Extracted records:
---------------
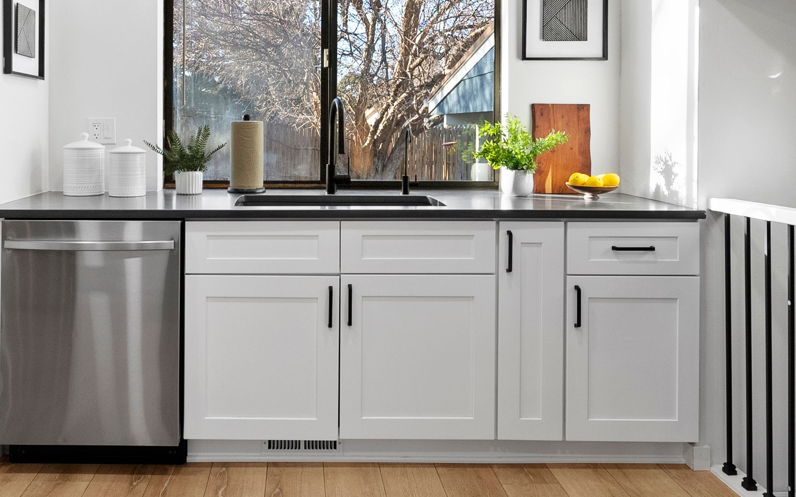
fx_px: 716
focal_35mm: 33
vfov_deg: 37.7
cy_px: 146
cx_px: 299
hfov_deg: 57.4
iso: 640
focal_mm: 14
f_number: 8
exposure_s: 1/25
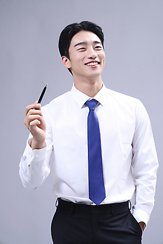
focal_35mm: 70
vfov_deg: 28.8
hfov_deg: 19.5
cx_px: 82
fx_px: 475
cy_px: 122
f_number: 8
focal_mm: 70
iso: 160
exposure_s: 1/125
---------------
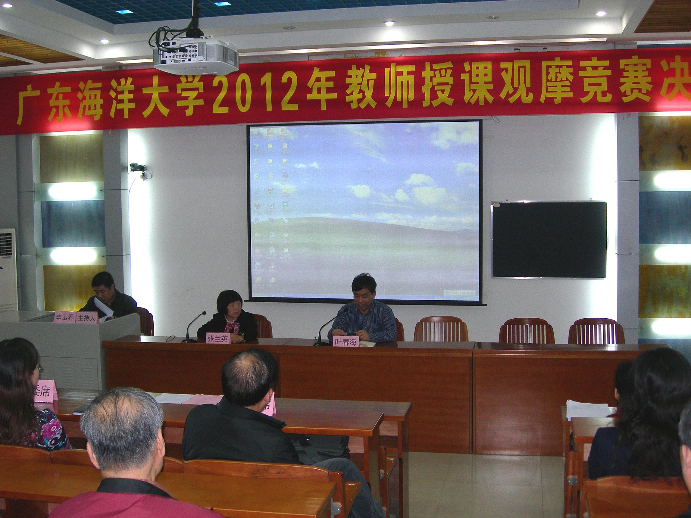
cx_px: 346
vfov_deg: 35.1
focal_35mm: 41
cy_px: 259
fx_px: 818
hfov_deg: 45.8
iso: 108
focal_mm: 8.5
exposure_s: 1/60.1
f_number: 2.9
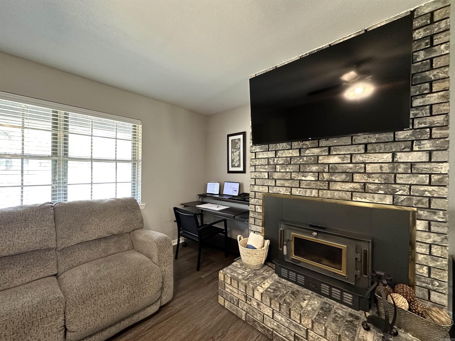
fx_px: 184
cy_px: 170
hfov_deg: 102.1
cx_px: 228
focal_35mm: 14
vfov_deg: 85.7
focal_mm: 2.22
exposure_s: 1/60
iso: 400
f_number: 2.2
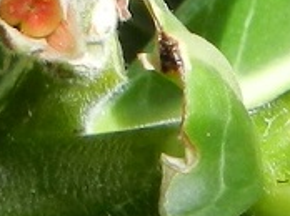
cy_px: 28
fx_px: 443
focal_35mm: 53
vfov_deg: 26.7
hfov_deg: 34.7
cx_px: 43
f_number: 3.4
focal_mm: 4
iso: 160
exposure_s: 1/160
---------------
** Prompt **
From the entries above, copy exactly the lines starting at the one with "hfov_deg: 102.1" and stopping at the one with "exposure_s: 1/160", keeping both ends. Drop the pictures.

** Solution to this exercise **
hfov_deg: 102.1
cx_px: 228
focal_35mm: 14
vfov_deg: 85.7
focal_mm: 2.22
exposure_s: 1/60
iso: 400
f_number: 2.2
cy_px: 28
fx_px: 443
focal_35mm: 53
vfov_deg: 26.7
hfov_deg: 34.7
cx_px: 43
f_number: 3.4
focal_mm: 4
iso: 160
exposure_s: 1/160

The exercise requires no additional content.